Physics now: Reviews by leading physicists in the International Union of Pure and Applied Physics

This collection of reviews of the state of the art in physics is an updated version of a collection edited by Paul Black, Gordon Drake and Leonard Jossem , to mark the beginning of the new millennium. Several years on, physics has moved forward and it is time once again to take stock and to look a little into the future.

The first collection arose out of discussions at a meeting of the Council of the International Union of Pure and Applied Physics in 1998. The Commission on Physics Education, C14, had raised the question of whether IUPAP would arrange any special activity to celebrate the millennium. It was decided to ask the chair of each IUPAP commission to contribute a short article to explain recent major advances
in their field, and suggest how it might develop in the next few years.
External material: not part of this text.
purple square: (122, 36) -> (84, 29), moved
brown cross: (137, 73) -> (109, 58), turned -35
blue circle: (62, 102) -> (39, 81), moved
The authors were asked to write for physicists who are not specialists in their commission's field, aiming at physicists – including high school teachers – who might use the material to enliven their classes. Many of the contributions rise nobly to this difficult challenge. Browse amongst them to see which appeal to you and your students. However, the special strength of the collection is that each piece is authoritative — written by recognised international experts in the field with a passion for their particular part of it. Thanks are due to the original authors for their willingness to contribute to the collection, and to those in the new commissions who undertook the revisions.

The pieces are presented in the order in which the IUPAP commissions happen to be numbered. There are many links between these fields, and sometimes some overlap. As editor, it has been my privilege to read each contribution several times, and this has led me to note a number of trends across the various commissions, which give a hint of how physics as a whole is changing and developing.

One such trend is towards increasing interdisciplinarity. More and more, physicists are working with others to develop ideas at the boundaries of different fields, including chemistry and biology. In the work described by several commissions there is also a trend to tackle more complex and realistic systems, evidenced for example by the interest in 'soft matter'. Going along with this is a widespread theoretical interest in non-linearity, in complexity, critical phenomena, and the renormalisation group.

Several commissions report the growing importance of miniaturisation, of manipulation of matter at the nano-scale, together with recognition of the importance of phenomena at the meso-scale. Instruments and sensors are rapidly getting smaller, as well as more accurate.

It is notable, in m any reports, how optics ha s regained its importance and value for a range of new applications in many areas of physics.

Finally, the computer now plays a central role in the work of most physicists. It has become an indispensable tool of research, both experimental and theoretical. Computational modelling of physical systems, allied to the rapid growth in computer power and speed, thrives in very many areas. Sophisticated image processing is vital in many areas of both fundamental and applied physics. It seem s safe to predict that uses of computing in physics will grow in the future, notably in those areas such as astrophysics, statistical physics and particle physics that already make heavy demands on computing.

Such changes in character of physics deserve to be brought to the attention of students, amongst whom is the next generation of physicists. In particular, it is important that high school physics courses reflect these changes, so that students can make better informed choices of the subjects they will study.

Reading and editing these pieces has been a pleasure. Taken together, they expand ones vision of physics and show that the subject is very much alive, still full of intriguing surprises, worthwhile problems and fascinating promise.